**Passage to read**
An Innovative Way Forward:
In the present thriving digital landscape, there is a need for harmonization of digital tax rules across jurisdictions.[23]OECD and G20 play a crucial role in facilitating multilateral dialogues on digital taxation through frameworks like BEPS Multilateral Instrument (MLI) to close loopholes and implement standards, to counter treaty abuse.[24]

Despite significant efforts being taken, there is no global consensus as many of these policies require voluntary compliance due to lack of a global enforcement mechanism, thus allowing dissent or assent at the choice of the countries. This has led to a delayed implementation of these policies.

Also major economies like the United states and European Union have not fully adopted the policy, making it ineffective. Pillar Two still has loopholes as MNEs can still use deductions and exemptions to erode their tax base. A real time instance for the failing policies is the case of Amazon paying $0 corporate income taxes on its $5.6 billion US income in the year 2018.[25]

So instead of relying on the global solutions, countries can use an alternative approach for tax administration like using artificial intelligence, machine learning algorithms, natural language processing technologies and blockchain technology for monitoring tax compliance and preventing tax evasion.
  1. AI-driven tax compliance
    In this digital era, with cross border transactions and multinational operations, manual tax reporting systems are prone to errors and ensuring compliance across various regions can be overwhelming. Thus, instead of solely relying on voluntary compliance, AI technologies can be used for the automation and optimisation of tax compliance and for addressing the efficiency, accuracy, and timeliness challenges of digital services tax.

**Available data**

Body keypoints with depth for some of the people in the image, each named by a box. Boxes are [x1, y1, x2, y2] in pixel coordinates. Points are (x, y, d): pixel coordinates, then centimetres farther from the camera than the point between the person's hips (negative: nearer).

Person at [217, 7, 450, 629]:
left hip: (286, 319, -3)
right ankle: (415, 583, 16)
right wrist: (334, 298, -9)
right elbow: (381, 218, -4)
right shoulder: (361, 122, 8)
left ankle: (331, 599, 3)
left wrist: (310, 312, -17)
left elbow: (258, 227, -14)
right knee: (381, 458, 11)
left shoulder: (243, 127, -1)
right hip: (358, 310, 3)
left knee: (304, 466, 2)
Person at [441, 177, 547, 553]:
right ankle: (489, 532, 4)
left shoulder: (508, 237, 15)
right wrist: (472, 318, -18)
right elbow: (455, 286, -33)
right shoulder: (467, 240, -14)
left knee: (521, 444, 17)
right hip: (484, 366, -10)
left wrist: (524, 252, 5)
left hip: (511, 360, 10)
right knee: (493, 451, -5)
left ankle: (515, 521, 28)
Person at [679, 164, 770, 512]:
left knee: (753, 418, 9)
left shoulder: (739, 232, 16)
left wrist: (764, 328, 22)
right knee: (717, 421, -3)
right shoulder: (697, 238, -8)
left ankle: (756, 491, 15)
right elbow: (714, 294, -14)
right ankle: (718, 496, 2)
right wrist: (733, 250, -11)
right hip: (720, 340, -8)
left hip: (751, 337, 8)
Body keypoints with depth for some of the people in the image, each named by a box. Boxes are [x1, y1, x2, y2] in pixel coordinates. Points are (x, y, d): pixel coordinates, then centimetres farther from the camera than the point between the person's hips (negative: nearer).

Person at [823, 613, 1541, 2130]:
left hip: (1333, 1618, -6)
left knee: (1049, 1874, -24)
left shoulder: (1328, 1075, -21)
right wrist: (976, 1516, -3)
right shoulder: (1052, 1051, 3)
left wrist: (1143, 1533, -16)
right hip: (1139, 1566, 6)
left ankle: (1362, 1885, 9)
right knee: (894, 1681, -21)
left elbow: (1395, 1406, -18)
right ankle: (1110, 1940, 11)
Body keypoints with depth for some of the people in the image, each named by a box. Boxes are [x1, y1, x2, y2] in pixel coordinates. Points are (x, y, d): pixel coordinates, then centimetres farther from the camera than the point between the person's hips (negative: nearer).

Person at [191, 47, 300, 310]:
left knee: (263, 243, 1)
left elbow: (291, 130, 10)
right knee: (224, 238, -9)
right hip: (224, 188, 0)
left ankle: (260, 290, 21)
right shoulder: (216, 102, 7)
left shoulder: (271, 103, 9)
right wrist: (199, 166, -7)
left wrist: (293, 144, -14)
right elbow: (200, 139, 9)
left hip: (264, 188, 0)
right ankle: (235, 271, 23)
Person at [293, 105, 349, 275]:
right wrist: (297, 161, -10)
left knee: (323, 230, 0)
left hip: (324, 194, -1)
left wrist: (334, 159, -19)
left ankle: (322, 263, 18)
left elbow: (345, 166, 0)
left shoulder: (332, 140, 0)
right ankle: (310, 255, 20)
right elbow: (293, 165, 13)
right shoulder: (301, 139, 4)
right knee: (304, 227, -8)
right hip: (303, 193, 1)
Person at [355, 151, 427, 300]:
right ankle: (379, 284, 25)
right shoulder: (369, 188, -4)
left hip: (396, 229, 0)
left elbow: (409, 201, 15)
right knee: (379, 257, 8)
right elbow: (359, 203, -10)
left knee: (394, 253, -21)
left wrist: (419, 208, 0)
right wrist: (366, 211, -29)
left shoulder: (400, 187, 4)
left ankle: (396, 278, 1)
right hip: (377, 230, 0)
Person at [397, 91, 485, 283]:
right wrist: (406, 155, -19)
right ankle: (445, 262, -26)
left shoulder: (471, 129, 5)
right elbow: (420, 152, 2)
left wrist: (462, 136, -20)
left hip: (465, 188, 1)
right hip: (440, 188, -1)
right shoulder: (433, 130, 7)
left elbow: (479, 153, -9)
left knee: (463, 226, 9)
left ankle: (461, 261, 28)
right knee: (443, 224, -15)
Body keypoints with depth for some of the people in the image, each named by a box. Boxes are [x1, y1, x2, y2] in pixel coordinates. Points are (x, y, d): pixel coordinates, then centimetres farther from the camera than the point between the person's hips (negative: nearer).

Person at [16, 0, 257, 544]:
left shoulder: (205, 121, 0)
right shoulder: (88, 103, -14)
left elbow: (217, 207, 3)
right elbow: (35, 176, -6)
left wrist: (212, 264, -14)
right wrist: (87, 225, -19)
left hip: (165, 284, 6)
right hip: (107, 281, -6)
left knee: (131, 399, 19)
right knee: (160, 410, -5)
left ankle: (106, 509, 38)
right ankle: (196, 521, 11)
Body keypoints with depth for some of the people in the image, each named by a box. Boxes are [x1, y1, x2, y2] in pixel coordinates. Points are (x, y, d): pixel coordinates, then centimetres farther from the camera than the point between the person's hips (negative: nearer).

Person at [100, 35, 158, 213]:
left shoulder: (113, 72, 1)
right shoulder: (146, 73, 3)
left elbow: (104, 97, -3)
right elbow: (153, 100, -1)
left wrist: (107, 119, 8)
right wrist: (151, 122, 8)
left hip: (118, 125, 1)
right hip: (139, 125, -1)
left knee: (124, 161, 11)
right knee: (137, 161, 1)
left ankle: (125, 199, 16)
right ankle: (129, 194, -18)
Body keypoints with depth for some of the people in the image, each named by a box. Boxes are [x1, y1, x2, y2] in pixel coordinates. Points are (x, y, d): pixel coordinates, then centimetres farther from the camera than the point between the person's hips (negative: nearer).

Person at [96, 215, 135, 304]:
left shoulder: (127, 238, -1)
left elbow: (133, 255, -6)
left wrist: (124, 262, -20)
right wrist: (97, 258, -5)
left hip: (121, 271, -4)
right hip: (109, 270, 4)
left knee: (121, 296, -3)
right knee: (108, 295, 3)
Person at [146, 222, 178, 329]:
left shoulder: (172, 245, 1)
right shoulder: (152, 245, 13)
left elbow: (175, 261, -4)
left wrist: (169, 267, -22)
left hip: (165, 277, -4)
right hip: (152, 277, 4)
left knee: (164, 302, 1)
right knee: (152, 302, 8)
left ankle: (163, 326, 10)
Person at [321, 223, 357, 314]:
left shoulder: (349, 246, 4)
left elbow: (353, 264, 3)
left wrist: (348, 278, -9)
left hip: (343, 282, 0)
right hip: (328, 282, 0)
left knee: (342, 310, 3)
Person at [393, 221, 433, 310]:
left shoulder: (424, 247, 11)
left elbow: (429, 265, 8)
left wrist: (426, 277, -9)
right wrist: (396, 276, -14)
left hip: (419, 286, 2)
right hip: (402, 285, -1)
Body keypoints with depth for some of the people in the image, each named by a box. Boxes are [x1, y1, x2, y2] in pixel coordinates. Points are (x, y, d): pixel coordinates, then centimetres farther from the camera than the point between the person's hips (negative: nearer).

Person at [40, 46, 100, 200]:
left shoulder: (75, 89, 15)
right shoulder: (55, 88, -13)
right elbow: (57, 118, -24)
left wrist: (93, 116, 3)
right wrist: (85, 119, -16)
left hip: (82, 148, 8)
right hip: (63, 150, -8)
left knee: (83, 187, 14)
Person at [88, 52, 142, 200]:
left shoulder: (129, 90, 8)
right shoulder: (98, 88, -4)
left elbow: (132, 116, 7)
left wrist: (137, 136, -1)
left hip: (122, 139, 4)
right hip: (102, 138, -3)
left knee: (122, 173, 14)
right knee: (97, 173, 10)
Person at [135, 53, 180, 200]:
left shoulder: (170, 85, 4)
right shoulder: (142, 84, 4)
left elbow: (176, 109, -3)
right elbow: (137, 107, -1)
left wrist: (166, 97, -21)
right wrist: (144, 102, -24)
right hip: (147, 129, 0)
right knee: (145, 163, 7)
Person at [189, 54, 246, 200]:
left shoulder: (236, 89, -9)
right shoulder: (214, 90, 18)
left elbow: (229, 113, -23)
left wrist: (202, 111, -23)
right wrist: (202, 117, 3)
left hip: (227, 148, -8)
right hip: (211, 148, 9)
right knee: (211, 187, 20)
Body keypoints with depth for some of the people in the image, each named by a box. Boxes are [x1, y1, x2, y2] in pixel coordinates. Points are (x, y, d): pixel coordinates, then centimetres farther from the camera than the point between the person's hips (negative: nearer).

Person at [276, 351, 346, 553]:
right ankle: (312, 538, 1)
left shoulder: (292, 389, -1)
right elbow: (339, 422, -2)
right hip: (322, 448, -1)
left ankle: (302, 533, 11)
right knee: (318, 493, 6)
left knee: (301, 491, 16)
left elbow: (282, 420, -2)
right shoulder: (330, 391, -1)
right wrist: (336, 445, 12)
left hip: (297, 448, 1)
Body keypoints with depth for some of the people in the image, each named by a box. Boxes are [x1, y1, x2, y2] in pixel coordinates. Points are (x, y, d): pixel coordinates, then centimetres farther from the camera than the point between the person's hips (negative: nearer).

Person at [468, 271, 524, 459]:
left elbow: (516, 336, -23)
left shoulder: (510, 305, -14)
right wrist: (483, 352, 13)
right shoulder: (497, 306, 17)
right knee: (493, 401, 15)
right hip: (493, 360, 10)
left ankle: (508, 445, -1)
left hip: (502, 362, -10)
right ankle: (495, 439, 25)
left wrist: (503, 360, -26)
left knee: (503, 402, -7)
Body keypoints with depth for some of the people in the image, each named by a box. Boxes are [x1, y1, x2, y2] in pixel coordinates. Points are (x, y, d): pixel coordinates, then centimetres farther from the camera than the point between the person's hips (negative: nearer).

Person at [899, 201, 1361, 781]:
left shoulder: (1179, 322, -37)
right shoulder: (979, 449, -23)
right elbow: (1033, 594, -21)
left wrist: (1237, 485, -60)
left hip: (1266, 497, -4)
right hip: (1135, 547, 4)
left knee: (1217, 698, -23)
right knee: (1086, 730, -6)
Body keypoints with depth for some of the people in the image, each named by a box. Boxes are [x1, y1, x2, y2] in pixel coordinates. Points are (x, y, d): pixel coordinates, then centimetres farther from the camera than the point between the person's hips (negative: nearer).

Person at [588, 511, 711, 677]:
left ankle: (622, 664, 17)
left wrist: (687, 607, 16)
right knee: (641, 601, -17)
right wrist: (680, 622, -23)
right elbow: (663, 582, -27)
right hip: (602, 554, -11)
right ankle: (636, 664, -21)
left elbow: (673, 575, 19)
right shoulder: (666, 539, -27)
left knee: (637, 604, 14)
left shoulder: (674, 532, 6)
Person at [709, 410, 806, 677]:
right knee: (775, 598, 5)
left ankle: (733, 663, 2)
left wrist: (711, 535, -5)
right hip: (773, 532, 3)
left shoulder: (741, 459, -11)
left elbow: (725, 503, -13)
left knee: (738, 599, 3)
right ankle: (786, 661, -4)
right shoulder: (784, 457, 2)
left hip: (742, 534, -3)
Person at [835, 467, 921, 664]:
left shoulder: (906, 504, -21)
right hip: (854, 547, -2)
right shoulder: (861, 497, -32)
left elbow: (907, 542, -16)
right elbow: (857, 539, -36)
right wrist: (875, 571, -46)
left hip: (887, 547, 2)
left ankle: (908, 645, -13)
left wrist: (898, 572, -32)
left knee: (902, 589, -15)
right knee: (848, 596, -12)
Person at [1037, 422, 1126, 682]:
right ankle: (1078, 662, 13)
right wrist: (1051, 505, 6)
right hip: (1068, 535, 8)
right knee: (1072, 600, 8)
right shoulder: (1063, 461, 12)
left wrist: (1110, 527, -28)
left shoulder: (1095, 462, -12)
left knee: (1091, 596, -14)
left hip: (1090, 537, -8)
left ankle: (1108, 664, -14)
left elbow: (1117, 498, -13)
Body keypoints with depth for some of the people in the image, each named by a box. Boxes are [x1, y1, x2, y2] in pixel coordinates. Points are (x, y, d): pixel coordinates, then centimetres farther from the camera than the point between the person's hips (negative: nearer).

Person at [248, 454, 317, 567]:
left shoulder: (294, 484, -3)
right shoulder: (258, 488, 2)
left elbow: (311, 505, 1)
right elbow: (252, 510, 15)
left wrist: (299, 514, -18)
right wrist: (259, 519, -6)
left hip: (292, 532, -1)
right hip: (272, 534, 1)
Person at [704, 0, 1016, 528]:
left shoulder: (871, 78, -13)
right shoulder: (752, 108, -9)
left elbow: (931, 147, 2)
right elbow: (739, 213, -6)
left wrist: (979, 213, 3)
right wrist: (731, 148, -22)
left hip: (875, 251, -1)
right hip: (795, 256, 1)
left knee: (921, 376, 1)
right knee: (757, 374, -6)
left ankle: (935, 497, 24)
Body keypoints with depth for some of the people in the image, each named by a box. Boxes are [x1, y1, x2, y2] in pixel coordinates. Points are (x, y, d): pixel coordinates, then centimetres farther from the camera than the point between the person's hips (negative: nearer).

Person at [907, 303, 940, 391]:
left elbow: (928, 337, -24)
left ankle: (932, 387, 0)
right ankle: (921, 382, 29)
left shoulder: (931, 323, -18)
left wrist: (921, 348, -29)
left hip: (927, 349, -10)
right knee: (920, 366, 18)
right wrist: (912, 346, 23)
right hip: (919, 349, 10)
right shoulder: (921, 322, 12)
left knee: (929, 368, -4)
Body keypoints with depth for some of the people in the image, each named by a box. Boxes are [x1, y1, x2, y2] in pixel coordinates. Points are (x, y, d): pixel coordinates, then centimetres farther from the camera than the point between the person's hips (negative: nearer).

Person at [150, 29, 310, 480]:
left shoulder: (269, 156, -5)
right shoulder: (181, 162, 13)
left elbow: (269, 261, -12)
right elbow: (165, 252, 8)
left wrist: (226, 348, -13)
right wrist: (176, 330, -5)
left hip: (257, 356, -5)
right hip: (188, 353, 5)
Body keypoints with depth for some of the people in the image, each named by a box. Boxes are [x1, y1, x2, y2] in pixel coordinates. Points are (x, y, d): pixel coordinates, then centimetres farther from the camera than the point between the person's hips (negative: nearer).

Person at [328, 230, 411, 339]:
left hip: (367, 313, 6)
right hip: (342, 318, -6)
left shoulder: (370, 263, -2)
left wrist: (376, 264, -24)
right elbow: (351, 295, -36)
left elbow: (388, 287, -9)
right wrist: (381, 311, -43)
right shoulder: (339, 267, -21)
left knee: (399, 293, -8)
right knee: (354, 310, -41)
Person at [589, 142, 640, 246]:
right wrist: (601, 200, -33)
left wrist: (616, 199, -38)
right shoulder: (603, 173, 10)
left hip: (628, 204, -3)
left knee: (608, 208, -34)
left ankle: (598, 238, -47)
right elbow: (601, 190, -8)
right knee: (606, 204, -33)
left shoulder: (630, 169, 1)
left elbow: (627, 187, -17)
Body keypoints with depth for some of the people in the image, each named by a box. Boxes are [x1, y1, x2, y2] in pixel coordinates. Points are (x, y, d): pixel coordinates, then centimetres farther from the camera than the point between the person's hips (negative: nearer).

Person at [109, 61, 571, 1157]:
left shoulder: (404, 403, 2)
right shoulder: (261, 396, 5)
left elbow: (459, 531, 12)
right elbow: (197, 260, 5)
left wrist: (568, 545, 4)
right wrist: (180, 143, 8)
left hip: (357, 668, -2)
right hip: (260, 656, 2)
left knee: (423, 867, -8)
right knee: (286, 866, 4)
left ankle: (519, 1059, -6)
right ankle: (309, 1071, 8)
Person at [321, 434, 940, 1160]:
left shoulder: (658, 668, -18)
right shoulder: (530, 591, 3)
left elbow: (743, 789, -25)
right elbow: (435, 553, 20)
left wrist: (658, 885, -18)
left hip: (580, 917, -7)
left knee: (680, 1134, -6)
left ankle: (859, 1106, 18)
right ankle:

**Task 1**
In the digital taxation passage, how much corporate income tax did Amazon pay on its US income in 2018?
**Task 2**
Extend the digital taxation passage, picking up right after its final sentence.
The listing is not needed for any of this.

**Answer space 1**
Amazon paid $0 in corporate income taxes on its $5.6 billion of US income in 2018.

**Answer space 2**
    Natural language processing (NLP), though is commonly associated with text analysis, plays a significant role in automating the interpretation of tax regulations and legal documents and can automatically adjust to new regulations. This is invaluable for the MNEs that must comply with varying tax laws across countries.[26]
     
  2. Smart contracts and blockchain technology:
    Taxation being the fundamental revenue source for most governments, ensuring tax compliance remains a persistent challenge. With a blockchain-based automated tax regime, all wallets become visible to the tax authorities and money flow can be monitored. In this mechanism, every transaction will be recorded on a blockchain ledger, which is tamper proof, so once recorded, the transaction cannot be altered or deleted[27].

    Smart contracts are digital contracts stored in blockchain that automatically get executed when predetermined terms and conditions are met.[28] This allows automatic calculation and deduction of digital services tax when digital transaction occurs (as this can be set as one of the terms and conditions).Since these smart contracts operate on a blockchain ledger, the transactions are immutable and transparent,[29] allowing the tax authorities to track and verify digital services tax payment, mitigating tax evasion and fraud.

Conclusion:
In the rapidly evolving digital economy, India has been proactive in adapting its taxation policies, transitioning from the traditional 'fees for technical services' framework to the recent Significant Economic Presence (SEP) policy. Despite these efforts, enforcement and compliance remain to be major hurdles as the above mechanisms are primarily unilateral.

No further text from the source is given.